DESCRIPTION OF THE TASK: Each entry needs to be duplicated exactly.

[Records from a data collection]
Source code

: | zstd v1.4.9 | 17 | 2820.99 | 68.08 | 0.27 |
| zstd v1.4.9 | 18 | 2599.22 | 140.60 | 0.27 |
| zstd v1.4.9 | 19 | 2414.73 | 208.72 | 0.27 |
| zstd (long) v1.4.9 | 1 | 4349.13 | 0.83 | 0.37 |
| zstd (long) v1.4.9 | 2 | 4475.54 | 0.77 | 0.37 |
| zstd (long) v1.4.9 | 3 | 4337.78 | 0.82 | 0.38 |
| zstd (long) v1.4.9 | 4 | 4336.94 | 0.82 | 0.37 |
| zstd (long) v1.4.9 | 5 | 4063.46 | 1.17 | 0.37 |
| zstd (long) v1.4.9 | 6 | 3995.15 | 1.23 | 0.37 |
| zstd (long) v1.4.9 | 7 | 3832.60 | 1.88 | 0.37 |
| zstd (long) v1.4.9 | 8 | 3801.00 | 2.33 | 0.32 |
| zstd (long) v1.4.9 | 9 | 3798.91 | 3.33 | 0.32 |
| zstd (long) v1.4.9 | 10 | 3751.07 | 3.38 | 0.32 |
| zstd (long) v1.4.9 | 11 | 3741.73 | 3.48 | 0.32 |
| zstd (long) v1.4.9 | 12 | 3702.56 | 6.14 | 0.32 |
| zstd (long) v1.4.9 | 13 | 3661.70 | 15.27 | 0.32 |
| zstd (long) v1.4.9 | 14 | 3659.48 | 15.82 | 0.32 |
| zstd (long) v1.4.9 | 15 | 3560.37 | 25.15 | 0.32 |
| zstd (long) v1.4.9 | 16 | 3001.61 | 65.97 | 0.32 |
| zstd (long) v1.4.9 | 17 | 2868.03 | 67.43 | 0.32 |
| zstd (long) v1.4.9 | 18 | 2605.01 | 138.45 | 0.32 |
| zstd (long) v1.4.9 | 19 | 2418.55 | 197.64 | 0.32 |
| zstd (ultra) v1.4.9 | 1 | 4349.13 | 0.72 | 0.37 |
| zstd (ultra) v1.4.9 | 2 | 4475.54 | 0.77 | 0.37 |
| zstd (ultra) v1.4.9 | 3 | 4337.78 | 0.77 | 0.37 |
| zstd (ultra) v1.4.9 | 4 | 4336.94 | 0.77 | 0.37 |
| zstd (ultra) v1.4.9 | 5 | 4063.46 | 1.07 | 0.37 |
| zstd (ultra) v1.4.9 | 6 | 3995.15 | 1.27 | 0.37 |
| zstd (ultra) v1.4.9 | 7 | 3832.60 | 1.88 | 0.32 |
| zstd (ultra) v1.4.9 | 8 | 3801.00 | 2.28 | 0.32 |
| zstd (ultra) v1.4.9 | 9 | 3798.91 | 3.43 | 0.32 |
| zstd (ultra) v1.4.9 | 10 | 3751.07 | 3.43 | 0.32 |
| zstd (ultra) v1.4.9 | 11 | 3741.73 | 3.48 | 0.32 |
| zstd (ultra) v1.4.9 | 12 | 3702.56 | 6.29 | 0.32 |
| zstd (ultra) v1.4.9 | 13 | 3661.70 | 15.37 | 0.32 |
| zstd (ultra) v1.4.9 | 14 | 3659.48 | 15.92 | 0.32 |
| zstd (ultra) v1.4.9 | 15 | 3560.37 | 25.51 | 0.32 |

OUTPUT BELOW:
Source code

: | zstd v1.4.9 | 17 | 2820.99 | 68.08 | 0.27 |
| zstd v1.4.9 | 18 | 2599.22 | 140.60 | 0.27 |
| zstd v1.4.9 | 19 | 2414.73 | 208.72 | 0.27 |
| zstd (long) v1.4.9 | 1 | 4349.13 | 0.83 | 0.37 |
| zstd (long) v1.4.9 | 2 | 4475.54 | 0.77 | 0.37 |
| zstd (long) v1.4.9 | 3 | 4337.78 | 0.82 | 0.38 |
| zstd (long) v1.4.9 | 4 | 4336.94 | 0.82 | 0.37 |
| zstd (long) v1.4.9 | 5 | 4063.46 | 1.17 | 0.37 |
| zstd (long) v1.4.9 | 6 | 3995.15 | 1.23 | 0.37 |
| zstd (long) v1.4.9 | 7 | 3832.60 | 1.88 | 0.37 |
| zstd (long) v1.4.9 | 8 | 3801.00 | 2.33 | 0.32 |
| zstd (long) v1.4.9 | 9 | 3798.91 | 3.33 | 0.32 |
| zstd (long) v1.4.9 | 10 | 3751.07 | 3.38 | 0.32 |
| zstd (long) v1.4.9 | 11 | 3741.73 | 3.48 | 0.32 |
| zstd (long) v1.4.9 | 12 | 3702.56 | 6.14 | 0.32 |
| zstd (long) v1.4.9 | 13 | 3661.70 | 15.27 | 0.32 |
| zstd (long) v1.4.9 | 14 | 3659.48 | 15.82 | 0.32 |
| zstd (long) v1.4.9 | 15 | 3560.37 | 25.15 | 0.32 |
| zstd (long) v1.4.9 | 16 | 3001.61 | 65.97 | 0.32 |
| zstd (long) v1.4.9 | 17 | 2868.03 | 67.43 | 0.32 |
| zstd (long) v1.4.9 | 18 | 2605.01 | 138.45 | 0.32 |
| zstd (long) v1.4.9 | 19 | 2418.55 | 197.64 | 0.32 |
| zstd (ultra) v1.4.9 | 1 | 4349.13 | 0.72 | 0.37 |
| zstd (ultra) v1.4.9 | 2 | 4475.54 | 0.77 | 0.37 |
| zstd (ultra) v1.4.9 | 3 | 4337.78 | 0.77 | 0.37 |
| zstd (ultra) v1.4.9 | 4 | 4336.94 | 0.77 | 0.37 |
| zstd (ultra) v1.4.9 | 5 | 4063.46 | 1.07 | 0.37 |
| zstd (ultra) v1.4.9 | 6 | 3995.15 | 1.27 | 0.37 |
| zstd (ultra) v1.4.9 | 7 | 3832.60 | 1.88 | 0.32 |
| zstd (ultra) v1.4.9 | 8 | 3801.00 | 2.28 | 0.32 |
| zstd (ultra) v1.4.9 | 9 | 3798.91 | 3.43 | 0.32 |
| zstd (ultra) v1.4.9 | 10 | 3751.07 | 3.43 | 0.32 |
| zstd (ultra) v1.4.9 | 11 | 3741.73 | 3.48 | 0.32 |
| zstd (ultra) v1.4.9 | 12 | 3702.56 | 6.29 | 0.32 |
| zstd (ultra) v1.4.9 | 13 | 3661.70 | 15.37 | 0.32 |
| zstd (ultra) v1.4.9 | 14 | 3659.48 | 15.92 | 0.32 |
| zstd (ultra) v1.4.9 | 15 | 3560.37 | 25.51 | 0.32 |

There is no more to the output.